I think your table is far more usable than the tables I’ve found precisely because you list the range of runs for which we cannot reject randomness. My original question has to do with the boundary between rejecting the null hypothesis and not rejecting it.

The tables I have seen do not report a range of runs. They report the probability that the number of runs is <= u given n1 and n2. Taking your example, with n1=n2=10, the reported probability is 0.019 for u=6, 0.051 for u=7, and 0.128 for u=8. At the high end, the probability is 0.949 for u=14 and 0.981 for u=15. I read this as meaning that to reject the null hypothesis at the 5% level u must be =15 or, conversely, that any number of runs from 7 to 14 inclusive is consistent with randomness. In other words, to find the entries for your table I am thinking I should find the first u whose probability is >0.05 and the last u whose probability is <0.95?
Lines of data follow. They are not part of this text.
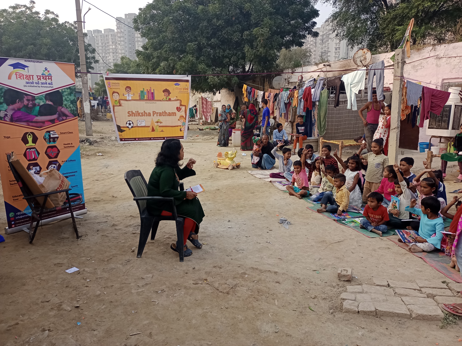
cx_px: 231
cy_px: 173
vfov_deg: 54.9
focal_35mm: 25
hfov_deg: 69.4
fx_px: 334
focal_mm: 4.71
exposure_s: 1/132
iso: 103
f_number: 1.79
For this instance of n1 and n2 (10,10), your table says r-lower = 7 and r-upper =15, whereas I would say r-lower = 7 and r-upper = 14. Similarly, for my original question: n1=n2=5, the probability of 4 or fewer runs is 0.167, but the probability of 3 or fewer is 0.040, so I concluded that if I observe 4 runs I'd not be able to reject the null hypothesis, but if only 3 runs are observed I

wouldbe able to reject the null hypothesis. But 3 is r-lower in your table so I should not reject the null hypothesis.Thanks for your patience with this level of detail.

Robert,

In a day or two I will place a new version of the table on the website. This version will contain entries for a range of values of alpha (not just alpha = .05). Please let me know whether this version of the table works better for you.

Charles

Charles,

Continued search led me to:

Eisenhart and Swed, Annals of Mathematical Statistics 14: 66, 1943.

Their table appears identical to the famous Table 10 from Wackerly, Mendenhall, and Scheaffer.

And if I read them correctly, they both think r-lower for n1=5, n2 =5 should be 4, rather than 3. Is your value based on newer theory?

Robert,

I have not generated the table from scratch, but merely used the standard table. I believe that the table I used and the ones you refer to are probably the same. Let me give you an example.

In the table on my site I show the interval 7, 15 for n1 = 10 and n2 = 10. You will probably find the values 6,11 on the table that you are referring to. On my table the interval [7, 15] is the range for which r (i.e. # of runs observed ) is not significant. The range 6, 11 means that if r < = 6 or r >= 11 then there is a significant result. These are equivalent ways of looking at the data.

Shortly I plan to augment the table on my site with data for values of alpha not equal to .05.